I hope your friend is able to quit the habit and makes it six months and gets a new heart. That would be wonderful. This issue is obviously emotionally difficult - we are after all talking about allocating scarce resources that determine life or death in a society. The system could be worse. Organs could simply be bought or sold. As it is there is controversy about being able to get placed in multiple locale wait lists. Or if it were completely "first come, first serve", we'd have organs simply not having a long term impact. The same goes with a patient that isn't able to show that they have to discipline to take the required anti-rejection drugs throughout their life. A transplant for such a person would not be very beneficial.
Recursion
(56,582 posts)Since we don't, not doing that would be unconscionable.
Nicotine, regardless of the delivery mechanism, is a stimulant and screws with the vascular system. There's probably a ten page list of stuff that recipients can't have even traces of in their bodies.
Warpy
(111,162 posts)Most of the people on the transplant list have been in failure for months or years. Given nicotine's effect on the cardiovascular and pulmonary systems, the long term avoidance of it is a valid criterion.
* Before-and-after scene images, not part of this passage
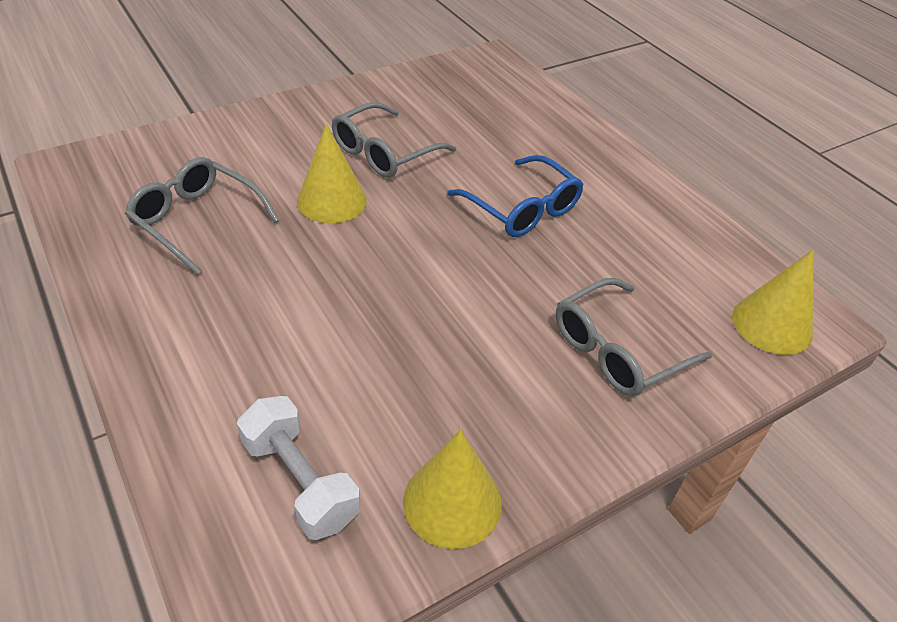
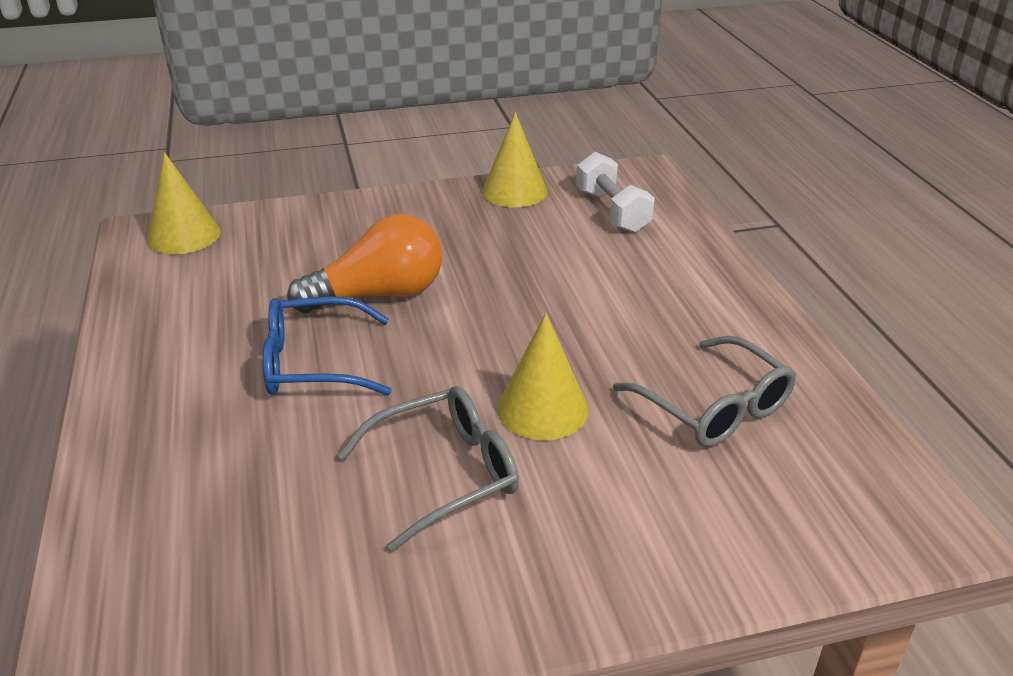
camera: 160 degrees left, 10 degrees down
blue glasses [447,155,584,237] -> blue glasses turned 75 degrees counterclockwise [263,296,392,395]
grey glasses [556,278,712,397] -> none
none -> orange light bulb [287,214,442,313]

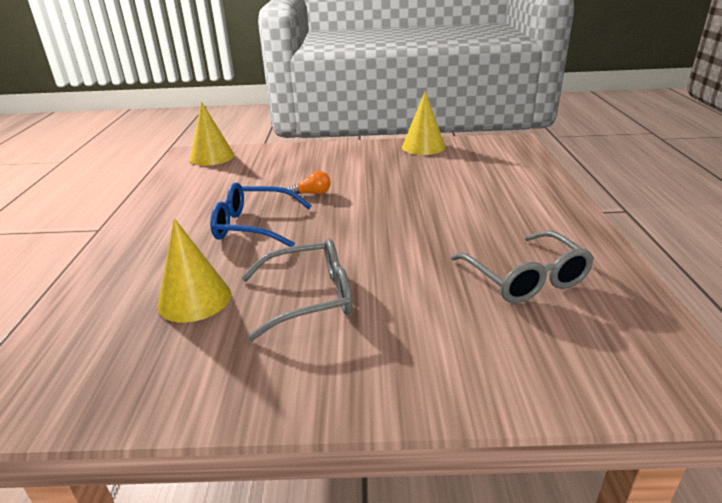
camera: 15 degrees right, 5 degrees down
orange light bulb [287,214,442,313] -> orange light bulb [287,171,331,194], size x0.43
yellow cone [497,313,589,440] -> yellow cone moved to [157,218,231,323]
white dumbbell [576,152,655,233] -> none

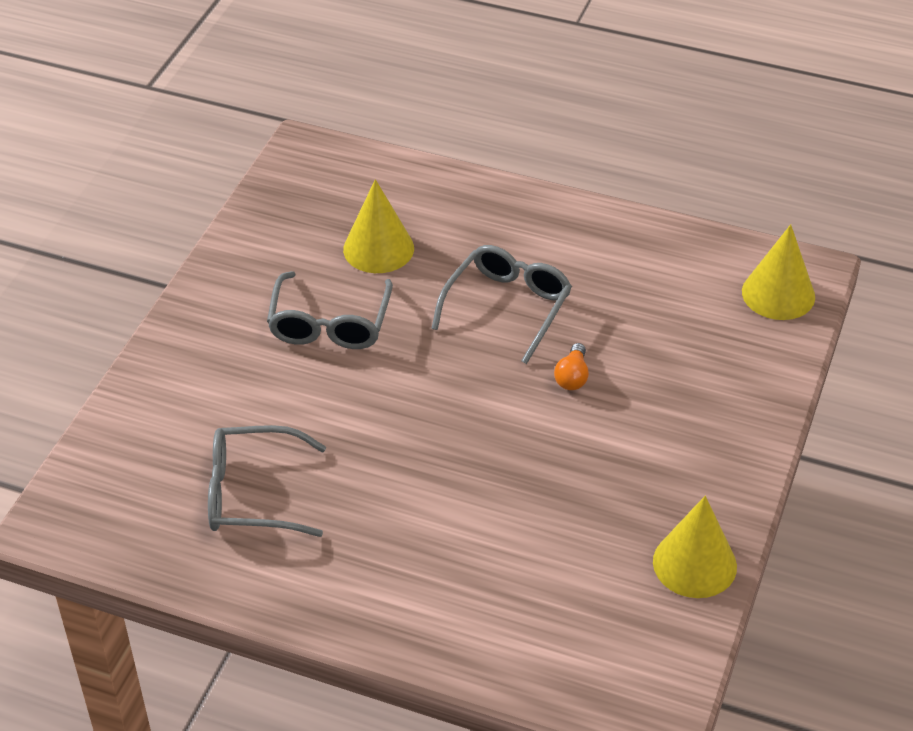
camera: 110 degrees right, 15 degrees up
blue glasses [210,182,312,247] -> grey glasses [431,245,572,364]

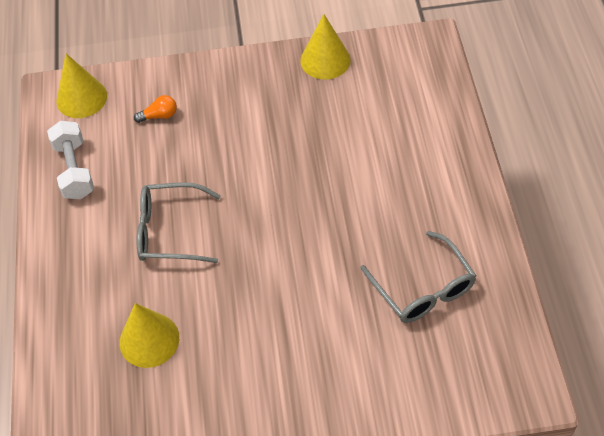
camera: 115 degrees left, 10 degrees up
grey glasses [267,271,393,349] -> none
orange light bulb [554,343,589,390] -> orange light bulb moved to [134,95,177,123]
none -> white dumbbell [47,121,94,199]

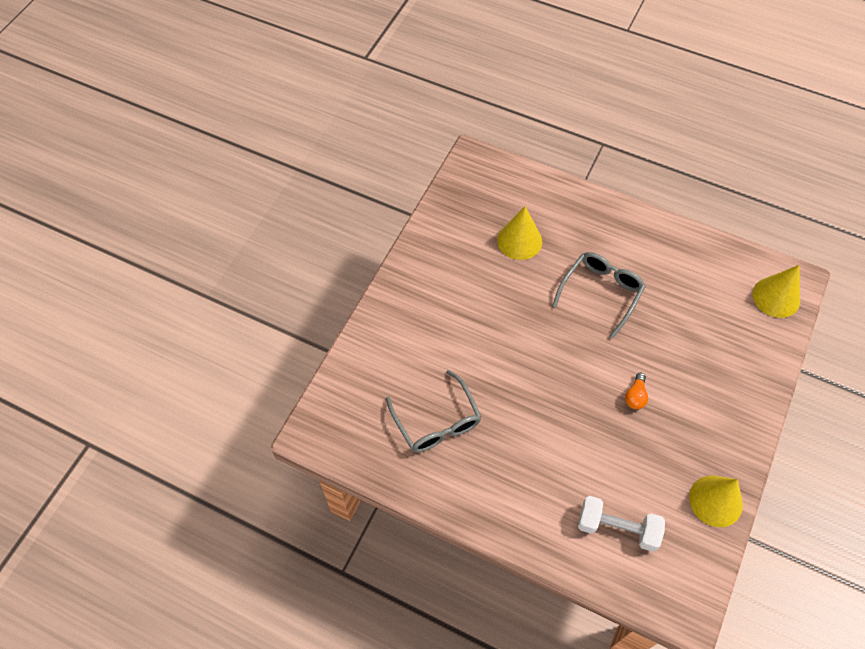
camera: 120 degrees right, 5 degrees up
white dumbbell [47,121,94,199] -> white dumbbell moved to [578,496,665,552]
orange light bulb [134,95,177,123] -> orange light bulb moved to [625,372,648,409]
grey glasses [360,231,476,323] -> grey glasses turned 120 degrees counterclockwise [386,370,482,453]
Current smokers who plan to resume smoking post op are poor risks and donor hearts are scarce.
While they might make an exception for this woman if the right heart comes along, they generally do require cardiomyopathy patients to quit the day they are diagnosed.
ETA: they can now have people wait for transplant using implanted ventricular assist devices. I think she is likely a prime candidate for that.
appleannie1
(5,062 posts)dangerous lifestyle and that was the reason. He did not smoke or drink or do drugs or race or own a motorcycle. He had been in the same relationship for 16 years. But according to them he led a dangerous lifestyle. He died 2 years ago. His heart is what killed him. Not his lifestyle.